What Does exp Mean in Mathematical Expressions?

[cryforhelp104]

Homework Statement

What would "exp" in a question about approximating functions with Taylor Series mean?

Relevant Equations

exp(-ax^2) about the value x = 0 to second order in x

In my introductory modern physics class, I was asked to compute the Taylor Series for exp(-ax^2) about the value x = 0 to second order in x. I am unfamiliar with the what "exp" before the function means, despite having approximated functions with Taylor Series before. I think there was some gap in my previous math class. I'd appreciate a brief explanation (please don't work the problem, just explain the "exp" part)

 

[Frabjous]

It means $e^{-ax^2}$, the exponential function. With this specific argument, it is also known as a Gaussian function (a very useful function).

 

[berkeman]

Homework Statement: What would "exp" in a question about approximating functions with Taylor Series mean?
Relevant Equations: exp(-ax^2) about the value x = 0 to second order in x

In my introductory modern physics class, I was asked to compute the Taylor Series for exp(-ax^2) about the value x = 0 to second order in x. I am unfamiliar with the what "exp" before the function means, despite having approximated functions with Taylor Series before. I think there was some gap in my previous math class. I'd appreciate a brief explanation (please don't work the problem, just explain the "exp" part)

It means $e^{-ax^2}$, the exponential function. With this specific argument, it is also known as a gaussian function.
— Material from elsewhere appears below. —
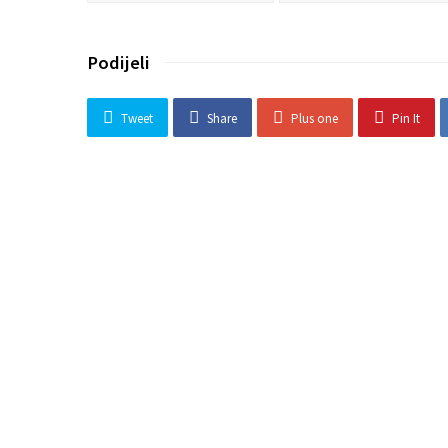
Podijeli
Tweet
Share
Plus one
Pin It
Welcome to PF, @cryforhelp104 -- Do you have what you need now to actually show some effort on this schoolwork problem of yours?

 

[cryforhelp104]

Thank you! So the question is to compute the Taylor Series for (e^(-ax^2)) about the value x = 0 to second order in x?

 

[haruspex]

Thank you! So the question is to compute the Taylor Series for (e^(-ax^2)) about the value x = 0 to second order in x?

Yes.

 

[Mark44]

A Taylor series in powers of x (expanded about x = 0) is a Maclaurin series. The Maclaurin series for $e^x$ is one of the simplest infinite series, where $e^x = 1 + \frac x 1 + \frac{x^2}{2!} + \frac{x^3}{3!} + \dots$.
Just do a substitution to get the Maclaurin series for $e^{-ax^2}$ for as many terms as are required and you're done.